This makes SSY far more tax-efficient compared to many other long-term investment options.
Partial Withdrawal and Flexibility
The scheme also offers limited flexibility. Once the girl child attains the age of 18 years, up to 50% of the account balance can be withdrawn for higher education or other approved purposes. This ensures that funds are available when major educational expenses arise.
The remaining amount continues to earn interest until final maturity.
Why Sukanya Samriddhi Yojana Is Ideal for Parents
Sukanya Samriddhi Yojana stands out because it combines security, high returns, long-term discipline, and tax efficiency.
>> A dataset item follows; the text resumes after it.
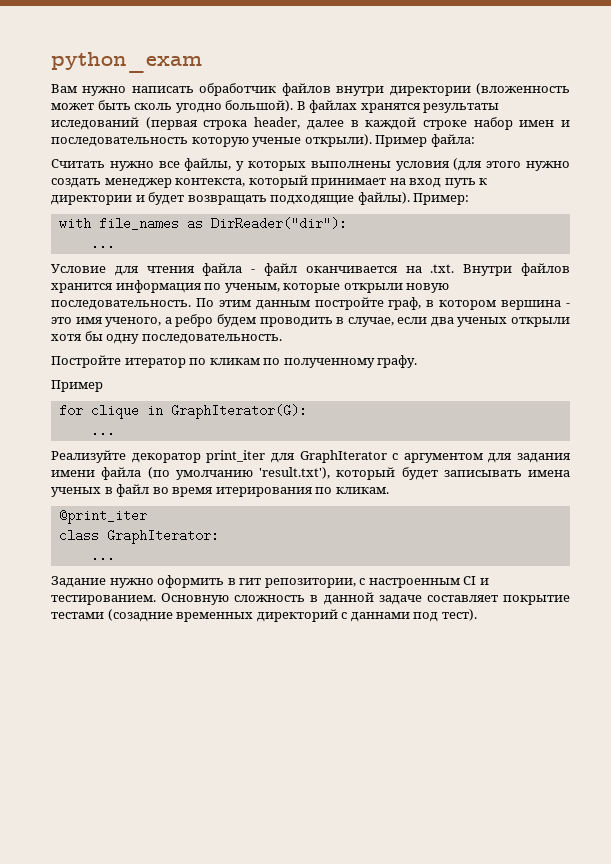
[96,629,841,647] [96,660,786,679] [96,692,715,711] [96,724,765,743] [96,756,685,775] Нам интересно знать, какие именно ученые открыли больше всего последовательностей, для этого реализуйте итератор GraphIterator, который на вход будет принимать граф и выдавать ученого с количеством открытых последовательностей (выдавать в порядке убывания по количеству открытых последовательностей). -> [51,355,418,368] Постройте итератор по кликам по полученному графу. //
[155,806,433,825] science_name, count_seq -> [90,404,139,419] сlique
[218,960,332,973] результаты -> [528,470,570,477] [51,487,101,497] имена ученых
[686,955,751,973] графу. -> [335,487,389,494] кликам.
Since the scheme is backed by the government, there is no market risk, making it suitable even for conservative investors.
For parents who want a guaranteed, stress-free way to build a large corpus for their daughter, SSY offers peace of mind along with financial growth.
Final Takeaway
Sukanya Samriddhi Yojana is not just a savings plan—it is a long-term financial commitment toward a daughter’s dreams and independence. Starting early and investing consistently can help parents create a ₹47 lakh or even higher fund, ensuring that financial constraints never become a barrier to their daughter’s education or future goals.
For families looking for a safe, tax-free, and rewarding investment option for their girl child, Sukanya Samriddhi Yojana remains one of the strongest choices available today.